Zscaler uncovers a record-breaking $75M ransom payment to the Dark Angels cybergang

Cybersecurity firm Zscaler has made a staggering revelation. According to the company’s annual ransomware report, an unidentified Fortune 50 company paid a ransom of $75 million to the Dark Angels ransomware group marking the largest known ransom payment ever made – nearly double the highest publicly known ransomware payout.

Remarkably, the gang did not even bother encrypting the victim's data, opting instead to go straight for extortion by threatening to leak the stolen information. The unnamed corporation's hefty payout was made in cryptocurrency, as confirmed by blockchain analysis firm Chainalysis.

About Dark Angels ransomware group

Dark Angels is a relatively new ransomware group that emerged in May 2022. Unlike many ransomware operations that use a scattergun approach to maximize their impact, this group employs a more selective strategy, targeting one major organization at a time.

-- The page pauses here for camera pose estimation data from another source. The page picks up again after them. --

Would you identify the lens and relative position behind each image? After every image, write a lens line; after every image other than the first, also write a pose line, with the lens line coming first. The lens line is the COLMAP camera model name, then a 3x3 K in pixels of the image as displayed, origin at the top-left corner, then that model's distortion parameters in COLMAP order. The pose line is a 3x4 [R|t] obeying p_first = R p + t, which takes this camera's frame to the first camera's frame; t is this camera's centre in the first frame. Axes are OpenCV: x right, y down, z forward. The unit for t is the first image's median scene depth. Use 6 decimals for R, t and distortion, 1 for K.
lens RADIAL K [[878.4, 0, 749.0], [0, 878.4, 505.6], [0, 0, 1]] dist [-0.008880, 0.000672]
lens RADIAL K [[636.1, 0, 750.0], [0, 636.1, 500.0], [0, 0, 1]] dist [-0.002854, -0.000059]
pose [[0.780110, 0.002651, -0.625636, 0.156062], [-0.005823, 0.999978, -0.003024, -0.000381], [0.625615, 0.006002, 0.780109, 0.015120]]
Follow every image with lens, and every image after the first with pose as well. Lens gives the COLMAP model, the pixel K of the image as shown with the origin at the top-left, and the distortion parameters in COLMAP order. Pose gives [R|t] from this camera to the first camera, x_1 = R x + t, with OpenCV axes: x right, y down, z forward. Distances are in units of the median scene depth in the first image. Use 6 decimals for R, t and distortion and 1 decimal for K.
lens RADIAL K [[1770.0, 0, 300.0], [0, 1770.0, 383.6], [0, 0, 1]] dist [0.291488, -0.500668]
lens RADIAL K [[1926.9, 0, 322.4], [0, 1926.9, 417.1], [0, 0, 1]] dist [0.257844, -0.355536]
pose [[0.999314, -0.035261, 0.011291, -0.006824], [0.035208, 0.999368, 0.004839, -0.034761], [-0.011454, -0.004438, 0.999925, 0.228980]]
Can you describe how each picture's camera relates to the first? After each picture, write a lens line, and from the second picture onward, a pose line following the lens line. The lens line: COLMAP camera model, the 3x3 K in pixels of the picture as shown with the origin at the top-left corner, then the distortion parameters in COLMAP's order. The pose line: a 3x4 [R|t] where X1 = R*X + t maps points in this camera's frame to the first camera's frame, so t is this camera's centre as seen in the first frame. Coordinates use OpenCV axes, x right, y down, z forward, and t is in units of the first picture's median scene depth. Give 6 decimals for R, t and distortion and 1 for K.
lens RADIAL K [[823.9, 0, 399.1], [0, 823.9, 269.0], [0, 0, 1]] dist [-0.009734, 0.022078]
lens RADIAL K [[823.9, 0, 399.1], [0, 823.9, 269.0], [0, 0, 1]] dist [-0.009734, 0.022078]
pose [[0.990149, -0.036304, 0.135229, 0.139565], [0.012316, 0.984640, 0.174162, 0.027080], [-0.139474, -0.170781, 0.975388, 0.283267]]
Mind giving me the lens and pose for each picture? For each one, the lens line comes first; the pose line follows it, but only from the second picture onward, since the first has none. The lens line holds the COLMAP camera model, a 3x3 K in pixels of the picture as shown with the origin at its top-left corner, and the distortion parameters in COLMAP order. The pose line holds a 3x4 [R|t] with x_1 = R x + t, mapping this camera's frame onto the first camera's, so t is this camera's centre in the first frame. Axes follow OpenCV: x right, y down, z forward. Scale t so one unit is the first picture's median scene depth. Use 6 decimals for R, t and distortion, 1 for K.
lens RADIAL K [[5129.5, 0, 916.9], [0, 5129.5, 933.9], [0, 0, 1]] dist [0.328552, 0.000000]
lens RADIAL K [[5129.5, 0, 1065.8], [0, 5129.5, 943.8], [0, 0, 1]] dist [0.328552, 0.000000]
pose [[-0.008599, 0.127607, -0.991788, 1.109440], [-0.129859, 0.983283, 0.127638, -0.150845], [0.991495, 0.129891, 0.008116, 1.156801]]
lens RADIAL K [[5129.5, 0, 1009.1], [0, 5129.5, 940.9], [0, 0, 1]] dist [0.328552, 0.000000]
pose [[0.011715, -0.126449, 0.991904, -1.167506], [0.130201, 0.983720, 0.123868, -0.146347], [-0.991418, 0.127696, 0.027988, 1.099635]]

Dark Angels has distinguished itself from other ransomware groups by not relying on affiliates or outside help. Instead, the group meticulously plans and executes its attacks, often quietly exfiltrating data over several weeks before making their ransom demands.

This strategy was evident in their September 2023 attack on international conglomerate Johnson Controls, where they demanded a $51 million ransom after encrypting the company’s data using a RagnarLocker variant.

Implications for Cybersecurity and Insurance

The Dark Angels' approach signals a growing trend in the cybercriminal world, moving from broad, opportunistic attacks to precise, high-stakes heists. According to Stone-Gross, this method can be particularly lucrative when targeting companies with significant cyber insurance policies.

By identifying the insurance limits of their victims, Dark Angels can tailor their ransom demands to maximize their payouts, knowing insurers may prefer to settle rather than deal with the fallout of a data breach.

"When they hit companies, they search for the relevant data and check how much the firm's insurance policy is set to pay out, be it $5 million, $10 million or more," Stone-Gross explained. "They can then say to the victim: 'We know your policy value, pay it up to the limit.'

Insurers are also a factor in the decision to pay," he added, noting that paying the ransom might be seen as a cost-effective solution compared to the potential legal and reputational damage of leaked data.

In its report, Zscaler noted that there’s been an 18% overall increase in ransomware attacks year-over-year which makes ransomware defense a top priority for CISOs in 2024.

“The increasing use of ransomware-as-a-service models, along with numerous zero-day attacks on legacy systems, a rise in vishing attacks, and the emergence of AI-powered attacks, has led to record-breaking ransom payments,” said Deepen Desai, Chief Security Officer at Zscaler. “Organizations must prioritize Zero Trust architecture to strengthen their security posture against ransomware attacks.”